I dont think people should panic. Its too important a route for it to carry on like it was a few days ago. They will make it work somehow. There may be delays but Im sure we will all get across one way or another. The only thing I found which backs up what Carl is saying is I had a real problem getting a decent sailing to Dunkirk with DFDS as they were going like hot cakes. If your booking with DFDS get in quick.


----------



## raynipper (Aug 4, 2008)

Beware...............................
http://travel.aol.co.uk/2015/07/03/...ing-grid7|uk-ws-bb|dl17|sec1_lnk2&pLid=362888

Ray.


----------



## GEMMY (Jun 19, 2006)

£ 2000 fine in the post ? :wink2:


tony


----------



## nicholsong (May 26, 2009)

GEMMY said:


> £ 2000 fine in the post ? :wink2:
> 
> tony


Maybe that is why she said they think he got in as they got of the ferry - could be a defence strategy:wink2:

Geoff


----------



## gaspode (May 9, 2005)

We spent Thursday night on Calais aire and it was the most peaceful we've ever seen it. Plenty of space and no sign of immigrants or any other problems, neither were there any hanging around their usual haunts such as Auchan. I'm assuming they were all on the autoroute trying to hitch a lift on the queueing freight traffic. There were 5 P&O ferries running at approx 1hr intervals and others on the aire said they were being told by P&O to just turn up at the ferry terminal at any time for return trips with no waiting expected.

Our only problem was finding a junction at which to join the autoroute as due to the freight queues the French police had coned off all the ingoing slip roads but in true French fashion we only had to drive a couple of junctions north before we found a slip road where someone had conveniently moved all the cones aside. :wink2:
No sign of any French police presence on the motorway or tunnel sliproads to keep immigrants from breaking into lorries.

Eurotunnel was running to schedule yesterday and in fact we were offered an early departure, slight customs delay but nothing unusual.

This side of the channel we were fortunate that the westbound carriageway was fully open, the police having just cleared the lorries. Not so good for traffic going the other way (towards Dover) as even though the motorway could have easily been opened (not many lorries left in the stack) the police seemed determined to keep it closed. At one point we passed five police vehicles all parked up together in the middle of the eastbound carriageway, blue lights flashing, police standing around chatting, not a lorry in sight for miles. Disgraceful performance.


----------



## Pat-H (Oct 30, 2009)

We were advised by p&O to avoid the main route into Calais and enter via the town centre. That worked well.


----------



## gaspode (May 9, 2005)

Pat-H said:


> We were advised by p&O to avoid the main route into Calais and enter via the town centre. That worked well.


Yes, it does - but it doesn't work for Eurotunnel where you need to enter from the autoroute.


----------



## robbosps (Mar 10, 2014)

gaspode said:


> At one point we passed five police vehicles all parked up together in the middle of the eastbound carriageway, blue lights flashing, police standing around chatting, not a lorry in sight for miles. Disgraceful performance.


Nice to see you supporting our boys in blue. Do you actually think those people on the ground make the decision to re open the road.


----------



## gaspode (May 9, 2005)

robbosps said:


> Nice to see you supporting our boys in blue. Do you actually think those people on the ground make the decision to re open the road.


Probably not - but someone in their hierarchy presumably does?
From what we could see whilst traveling Westbound up the M20 there were a large number of police and their vehicles doing not a lot whilst just a few lorries were being marshaled towards Dover at a painfully slow pace. The vast majority of the Eastbound carriageway was clear and it certainly appeared that the motorway could easily have been opened to Eastbound traffic with minimal effort and most of the police returned to normal duties.
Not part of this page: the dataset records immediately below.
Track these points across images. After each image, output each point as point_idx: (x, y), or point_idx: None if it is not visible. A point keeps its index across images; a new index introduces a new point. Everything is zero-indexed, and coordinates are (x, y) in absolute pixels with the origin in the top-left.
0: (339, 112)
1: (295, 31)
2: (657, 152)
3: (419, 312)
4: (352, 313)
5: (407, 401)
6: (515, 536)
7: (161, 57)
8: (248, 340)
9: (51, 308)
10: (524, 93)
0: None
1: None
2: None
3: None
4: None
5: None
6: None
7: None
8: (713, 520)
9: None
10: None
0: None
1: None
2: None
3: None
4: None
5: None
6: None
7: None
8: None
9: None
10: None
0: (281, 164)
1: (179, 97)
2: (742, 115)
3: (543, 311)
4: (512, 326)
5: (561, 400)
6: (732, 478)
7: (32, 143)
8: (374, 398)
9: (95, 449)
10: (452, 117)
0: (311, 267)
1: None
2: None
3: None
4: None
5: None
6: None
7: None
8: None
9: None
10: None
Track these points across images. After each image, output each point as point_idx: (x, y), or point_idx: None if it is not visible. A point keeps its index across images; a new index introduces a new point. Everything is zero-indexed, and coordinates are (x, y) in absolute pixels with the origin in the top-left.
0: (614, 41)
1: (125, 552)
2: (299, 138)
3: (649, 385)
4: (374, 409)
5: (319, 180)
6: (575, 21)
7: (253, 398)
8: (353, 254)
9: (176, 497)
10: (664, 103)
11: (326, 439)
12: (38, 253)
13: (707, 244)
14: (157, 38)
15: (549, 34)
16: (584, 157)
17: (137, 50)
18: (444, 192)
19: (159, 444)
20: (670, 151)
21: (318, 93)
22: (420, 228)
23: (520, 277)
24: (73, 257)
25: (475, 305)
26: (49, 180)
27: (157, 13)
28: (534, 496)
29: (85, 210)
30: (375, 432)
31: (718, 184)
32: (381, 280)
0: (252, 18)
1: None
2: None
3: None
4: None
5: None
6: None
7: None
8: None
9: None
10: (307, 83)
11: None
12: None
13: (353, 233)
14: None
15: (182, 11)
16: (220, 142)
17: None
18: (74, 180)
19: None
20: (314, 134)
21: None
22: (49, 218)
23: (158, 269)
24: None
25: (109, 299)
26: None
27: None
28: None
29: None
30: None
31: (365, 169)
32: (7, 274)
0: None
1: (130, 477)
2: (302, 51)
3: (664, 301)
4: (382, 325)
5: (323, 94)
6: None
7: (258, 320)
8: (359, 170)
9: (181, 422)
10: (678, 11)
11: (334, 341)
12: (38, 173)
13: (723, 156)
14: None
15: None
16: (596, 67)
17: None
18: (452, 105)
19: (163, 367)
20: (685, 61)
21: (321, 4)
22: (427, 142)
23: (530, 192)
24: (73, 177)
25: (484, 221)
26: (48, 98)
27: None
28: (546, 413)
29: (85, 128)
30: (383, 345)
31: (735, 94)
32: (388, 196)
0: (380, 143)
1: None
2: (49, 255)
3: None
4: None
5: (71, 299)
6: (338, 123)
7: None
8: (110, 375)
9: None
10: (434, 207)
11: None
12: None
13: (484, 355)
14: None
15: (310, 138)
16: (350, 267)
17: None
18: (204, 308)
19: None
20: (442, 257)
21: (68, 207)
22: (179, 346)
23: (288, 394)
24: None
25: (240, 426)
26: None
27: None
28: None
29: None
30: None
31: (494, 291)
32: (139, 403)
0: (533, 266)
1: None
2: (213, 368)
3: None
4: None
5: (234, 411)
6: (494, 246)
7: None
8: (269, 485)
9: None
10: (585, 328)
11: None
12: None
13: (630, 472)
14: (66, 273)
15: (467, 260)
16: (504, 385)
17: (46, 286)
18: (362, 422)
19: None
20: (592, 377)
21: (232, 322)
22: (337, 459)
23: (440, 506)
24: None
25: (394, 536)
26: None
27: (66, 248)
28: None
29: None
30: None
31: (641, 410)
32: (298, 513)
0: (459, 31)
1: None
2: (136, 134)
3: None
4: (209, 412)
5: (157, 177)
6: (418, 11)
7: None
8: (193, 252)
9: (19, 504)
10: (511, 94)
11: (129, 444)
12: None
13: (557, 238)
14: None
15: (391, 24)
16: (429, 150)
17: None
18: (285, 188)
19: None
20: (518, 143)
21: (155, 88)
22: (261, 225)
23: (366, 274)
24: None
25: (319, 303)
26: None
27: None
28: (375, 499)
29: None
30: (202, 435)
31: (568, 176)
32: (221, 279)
Instead they just appeared to be passing the time of day whilst motorists trying to get to Dover were stuck in horrendous traffic chaos on the A20.

Obviously I don't have full information about what was happening and why, but it certainly appeared to the casual observer as if there was little effort being made to get the traffic flow back to normal.

The situation in Calais was the total opposite - apart from a few cones across slip roads there was little traffic disruption and not an official of any description to be seen anywhere although there were lorries strung out for miles along the hard shoulder of the autoroute.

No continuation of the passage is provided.